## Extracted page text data

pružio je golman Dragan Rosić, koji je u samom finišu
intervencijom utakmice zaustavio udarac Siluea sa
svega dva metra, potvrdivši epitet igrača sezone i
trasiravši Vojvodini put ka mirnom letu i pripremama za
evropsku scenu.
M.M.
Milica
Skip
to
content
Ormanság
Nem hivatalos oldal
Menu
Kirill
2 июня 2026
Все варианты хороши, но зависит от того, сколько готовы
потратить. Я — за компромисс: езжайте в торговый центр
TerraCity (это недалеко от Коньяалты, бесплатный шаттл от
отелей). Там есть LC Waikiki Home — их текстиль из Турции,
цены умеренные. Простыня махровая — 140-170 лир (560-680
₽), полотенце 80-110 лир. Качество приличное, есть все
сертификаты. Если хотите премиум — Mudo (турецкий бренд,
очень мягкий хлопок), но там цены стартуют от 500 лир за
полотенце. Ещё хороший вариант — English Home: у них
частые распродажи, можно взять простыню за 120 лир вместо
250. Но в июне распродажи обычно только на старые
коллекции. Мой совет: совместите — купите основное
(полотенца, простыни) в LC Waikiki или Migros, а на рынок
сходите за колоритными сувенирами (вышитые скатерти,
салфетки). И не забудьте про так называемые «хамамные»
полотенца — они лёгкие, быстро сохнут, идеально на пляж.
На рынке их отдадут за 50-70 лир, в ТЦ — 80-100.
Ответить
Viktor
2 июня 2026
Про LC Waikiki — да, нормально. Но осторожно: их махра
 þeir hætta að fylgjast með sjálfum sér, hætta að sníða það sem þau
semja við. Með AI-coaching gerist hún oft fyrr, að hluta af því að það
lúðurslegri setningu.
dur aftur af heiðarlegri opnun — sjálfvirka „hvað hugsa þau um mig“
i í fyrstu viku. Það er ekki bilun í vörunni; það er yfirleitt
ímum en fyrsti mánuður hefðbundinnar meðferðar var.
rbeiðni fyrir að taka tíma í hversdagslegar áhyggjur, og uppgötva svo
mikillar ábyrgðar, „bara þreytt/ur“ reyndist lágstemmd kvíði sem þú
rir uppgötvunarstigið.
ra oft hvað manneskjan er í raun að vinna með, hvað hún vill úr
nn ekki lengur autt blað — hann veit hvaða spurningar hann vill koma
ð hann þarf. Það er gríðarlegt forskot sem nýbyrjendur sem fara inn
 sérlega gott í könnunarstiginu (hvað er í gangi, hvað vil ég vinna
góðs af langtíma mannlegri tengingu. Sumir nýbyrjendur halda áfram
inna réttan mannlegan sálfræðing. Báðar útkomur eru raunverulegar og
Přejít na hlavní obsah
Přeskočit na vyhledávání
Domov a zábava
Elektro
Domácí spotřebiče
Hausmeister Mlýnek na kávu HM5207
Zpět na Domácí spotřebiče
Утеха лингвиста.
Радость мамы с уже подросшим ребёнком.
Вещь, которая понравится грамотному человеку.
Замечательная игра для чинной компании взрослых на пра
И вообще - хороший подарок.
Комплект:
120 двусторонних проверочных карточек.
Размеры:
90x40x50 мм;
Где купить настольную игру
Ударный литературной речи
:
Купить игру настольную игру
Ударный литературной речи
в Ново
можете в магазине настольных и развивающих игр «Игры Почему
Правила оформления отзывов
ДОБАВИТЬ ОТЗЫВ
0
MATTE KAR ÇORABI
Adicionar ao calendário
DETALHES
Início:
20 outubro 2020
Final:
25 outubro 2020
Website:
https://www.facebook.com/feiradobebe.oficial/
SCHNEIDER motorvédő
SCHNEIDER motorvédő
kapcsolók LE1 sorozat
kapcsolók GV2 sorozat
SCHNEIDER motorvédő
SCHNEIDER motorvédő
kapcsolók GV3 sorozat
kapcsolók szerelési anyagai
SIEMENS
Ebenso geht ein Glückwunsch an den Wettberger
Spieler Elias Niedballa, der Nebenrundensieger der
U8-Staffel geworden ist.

## THE PROBLEM
Copy out every line of text from all the items above, with no changes at all.

## RESPONSE BOX
pružio je golman Dragan Rosić, koji je u samom finišu
intervencijom utakmice zaustavio udarac Siluea sa
svega dva metra, potvrdivši epitet igrača sezone i
trasiravši Vojvodini put ka mirnom letu i pripremama za
evropsku scenu.
M.M.
Milica
Skip
to
content
Ormanság
Nem hivatalos oldal
Menu
Kirill
2 июня 2026
Все варианты хороши, но зависит от того, сколько готовы
потратить. Я — за компромисс: езжайте в торговый центр
TerraCity (это недалеко от Коньяалты, бесплатный шаттл от
отелей). Там есть LC Waikiki Home — их текстиль из Турции,
цены умеренные. Простыня махровая — 140-170 лир (560-680
₽), полотенце 80-110 лир. Качество приличное, есть все
сертификаты. Если хотите премиум — Mudo (турецкий бренд,
очень мягкий хлопок), но там цены стартуют от 500 лир за
полотенце. Ещё хороший вариант — English Home: у них
частые распродажи, можно взять простыню за 120 лир вместо
250. Но в июне распродажи обычно только на старые
коллекции. Мой совет: совместите — купите основное
(полотенца, простыни) в LC Waikiki или Migros, а на рынок
сходите за колоритными сувенирами (вышитые скатерти,
салфетки). И не забудьте про так называемые «хамамные»
полотенца — они лёгкие, быстро сохнут, идеально на пляж.
На рынке их отдадут за 50-70 лир, в ТЦ — 80-100.
Ответить
Viktor
2 июня 2026
Про LC Waikiki — да, нормально. Но осторожно: их махра
 þeir hætta að fylgjast með sjálfum sér, hætta að sníða það sem þau
semja við. Með AI-coaching gerist hún oft fyrr, að hluta af því að það
lúðurslegri setningu.
dur aftur af heiðarlegri opnun — sjálfvirka „hvað hugsa þau um mig“
i í fyrstu viku. Það er ekki bilun í vörunni; það er yfirleitt
ímum en fyrsti mánuður hefðbundinnar meðferðar var.
rbeiðni fyrir að taka tíma í hversdagslegar áhyggjur, og uppgötva svo
mikillar ábyrgðar, „bara þreytt/ur“ reyndist lágstemmd kvíði sem þú
rir uppgötvunarstigið.
ra oft hvað manneskjan er í raun að vinna með, hvað hún vill úr
nn ekki lengur autt blað — hann veit hvaða spurningar hann vill koma
ð hann þarf. Það er gríðarlegt forskot sem nýbyrjendur sem fara inn
 sérlega gott í könnunarstiginu (hvað er í gangi, hvað vil ég vinna
góðs af langtíma mannlegri tengingu. Sumir nýbyrjendur halda áfram
inna réttan mannlegan sálfræðing. Báðar útkomur eru raunverulegar og
Přejít na hlavní obsah
Přeskočit na vyhledávání
Domov a zábava
Elektro
Domácí spotřebiče
Hausmeister Mlýnek na kávu HM5207
Zpět na Domácí spotřebiče
Утеха лингвиста.
Радость мамы с уже подросшим ребёнком.
Вещь, которая понравится грамотному человеку.
Замечательная игра для чинной компании взрослых на пра
И вообще - хороший подарок.
Комплект:
120 двусторонних проверочных карточек.
Размеры:
90x40x50 мм;
Где купить настольную игру
Ударный литературной речи
:
Купить игру настольную игру
Ударный литературной речи
в Ново
можете в магазине настольных и развивающих игр «Игры Почему
Правила оформления отзывов
ДОБАВИТЬ ОТЗЫВ
0
MATTE KAR ÇORABI
Adicionar ao calendário
DETALHES
Início:
20 outubro 2020
Final:
25 outubro 2020
Website:
https://www.facebook.com/feiradobebe.oficial/
SCHNEIDER motorvédő
SCHNEIDER motorvédő
kapcsolók LE1 sorozat
kapcsolók GV2 sorozat
SCHNEIDER motorvédő
SCHNEIDER motorvédő
kapcsolók GV3 sorozat
kapcsolók szerelési anyagai
SIEMENS
Ebenso geht ein Glückwunsch an den Wettberger
Spieler Elias Niedballa, der Nebenrundensieger der
U8-Staffel geworden ist.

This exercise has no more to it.